Isn't the point of the ESP/EFI just to load the chosen OS from the correct partition? And, in theory, that partition could be on other drives? Or is there really something valuable about having the ESP partition on each drive? I could try physically disconnecting the NVMe and all the other drives, so it would have no choice but to install EFI on that drive. I'm hoping it can carve out some space from the NTFS partition that is there. But isn't the theory that it should be able to load from other drives, and when it loads from other drives it ignores that drive's ESP?

It is certainly true that gpt is only used on nvmen01, and the others are "msdos".


I and another user in that thread opted to install rEFInd and got our systems back again.

I had a quick look at rEFInd. Looks like a big project, and relatively invasive, with scary probabilities of screwing up the working Windows 10 install. I'm going to put it further down my list of things to try...

oldfred
January 22nd, 2020, 04:49 AM
New install is LVM? Is it also encrypted?

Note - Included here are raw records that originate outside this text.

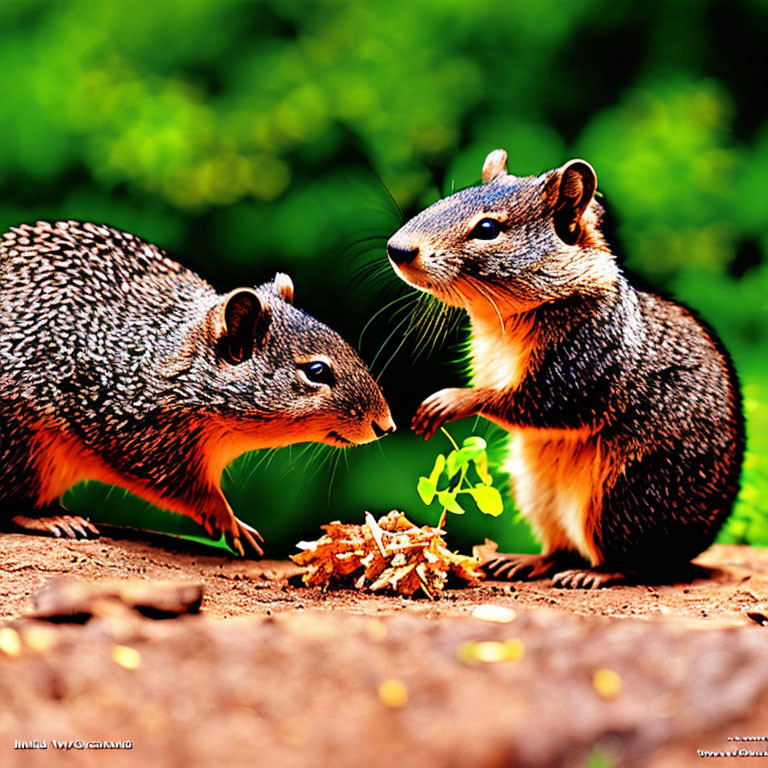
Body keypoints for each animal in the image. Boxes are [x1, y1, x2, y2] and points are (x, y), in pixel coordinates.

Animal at [0, 219, 392, 556]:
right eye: (316, 370)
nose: (386, 425)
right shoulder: (140, 439)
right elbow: (188, 490)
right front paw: (230, 520)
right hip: (26, 449)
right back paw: (52, 519)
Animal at [390, 150, 744, 588]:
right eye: (445, 200)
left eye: (488, 228)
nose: (397, 249)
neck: (503, 322)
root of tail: (693, 545)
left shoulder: (586, 362)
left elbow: (535, 403)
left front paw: (453, 400)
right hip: (537, 494)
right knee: (562, 549)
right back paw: (529, 562)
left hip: (624, 497)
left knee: (634, 560)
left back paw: (598, 573)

I do not know LVM, but you may have to install drivers for LVM and encrypted partitions to be seen and load grub drivers (.mod) for grub to boot your LVM install.

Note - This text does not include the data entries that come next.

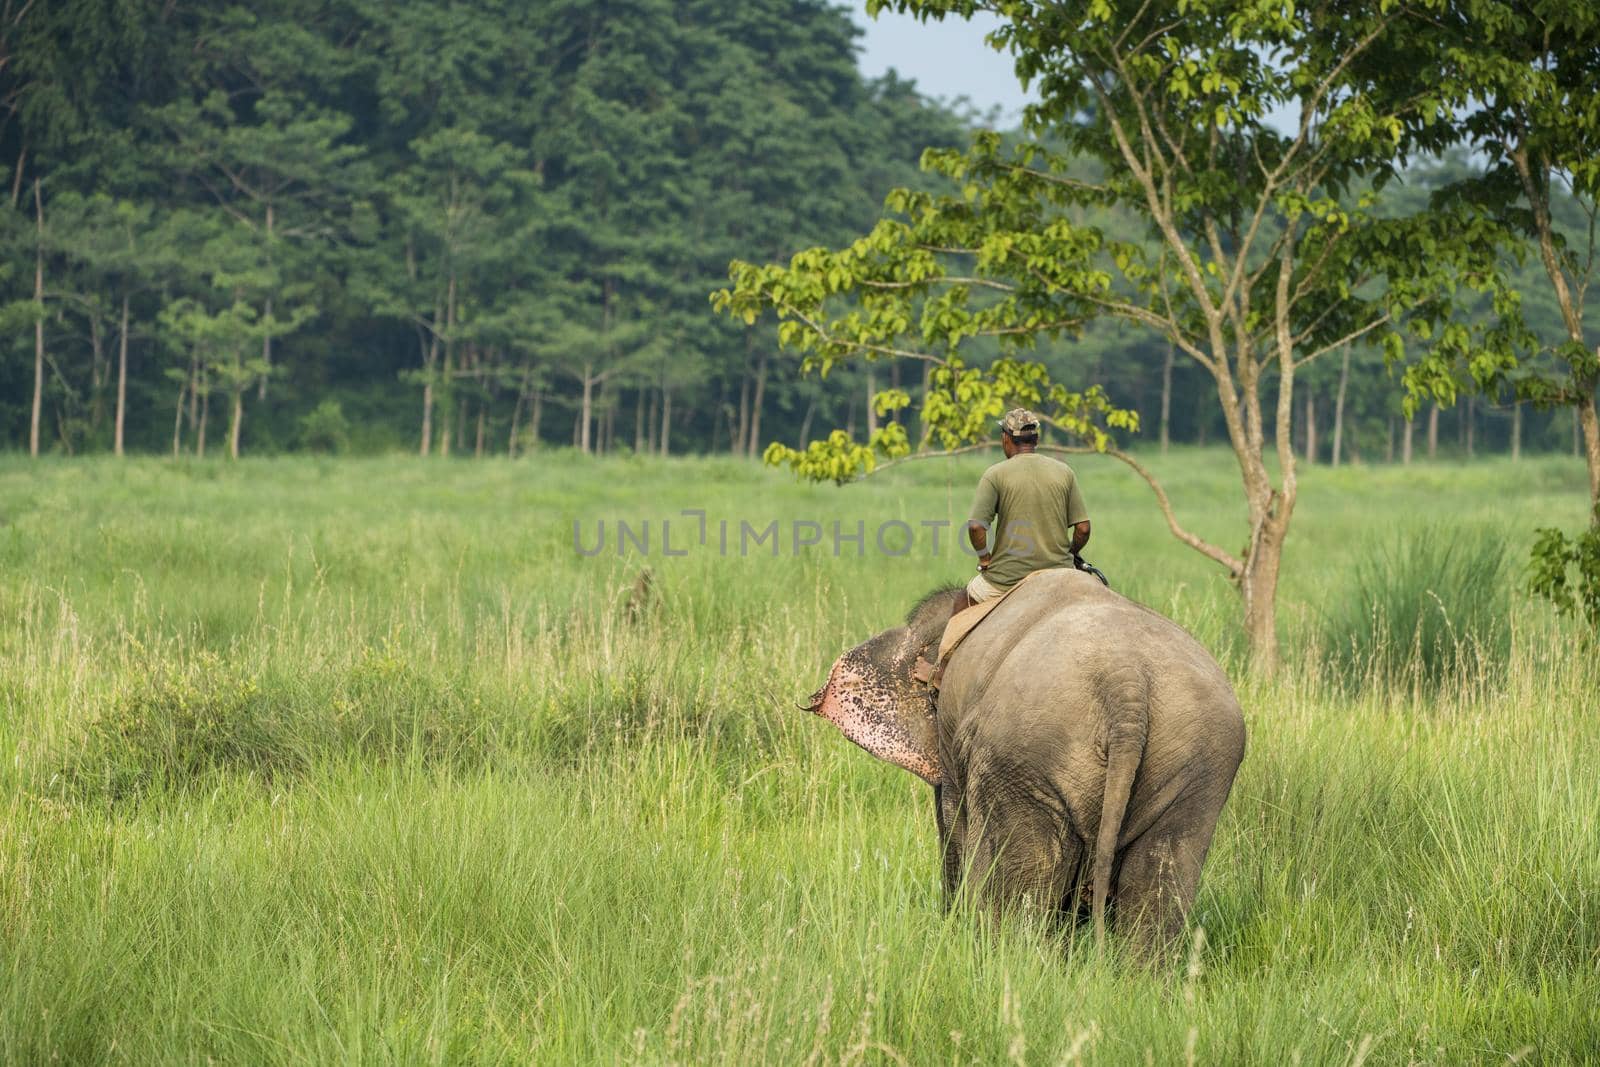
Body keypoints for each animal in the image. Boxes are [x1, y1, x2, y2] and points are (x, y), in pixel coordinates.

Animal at [806, 566, 1241, 953]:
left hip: (1020, 758)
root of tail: (1127, 681)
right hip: (1199, 763)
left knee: (1019, 878)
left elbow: (953, 822)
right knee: (1161, 876)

Your old BIOS install will not see an UEFI install. And new UEFI install will not boot your BIOS install.
UEFI & BIOS are incompatible, you only can switch boot from UEFI as either UEFI or CSM. Once started to boot in one mode, you cannot change. Or grub only can boot other installs in same boot mode.

Dennis N
January 22nd, 2020, 02:39 PM
And, in theory, that partition could be on other drives?
The OS you are booting can be on a different disk entirely than the ESP's disk. That's illustrated in the first display of post #6.


Is there really something valuable about having the ESP partition on each drive?
Some users (myself included) have an ESP, plus an operating system with boot loader installed to that ESP, on more than one disk. In case one disk fails, they can still boot the computer.

When you install Ubuntu on a system with NVMe drive and SATA drive present, Ubuntu's installer accepts your choice of where to install boot loader. See Post #6 for an example.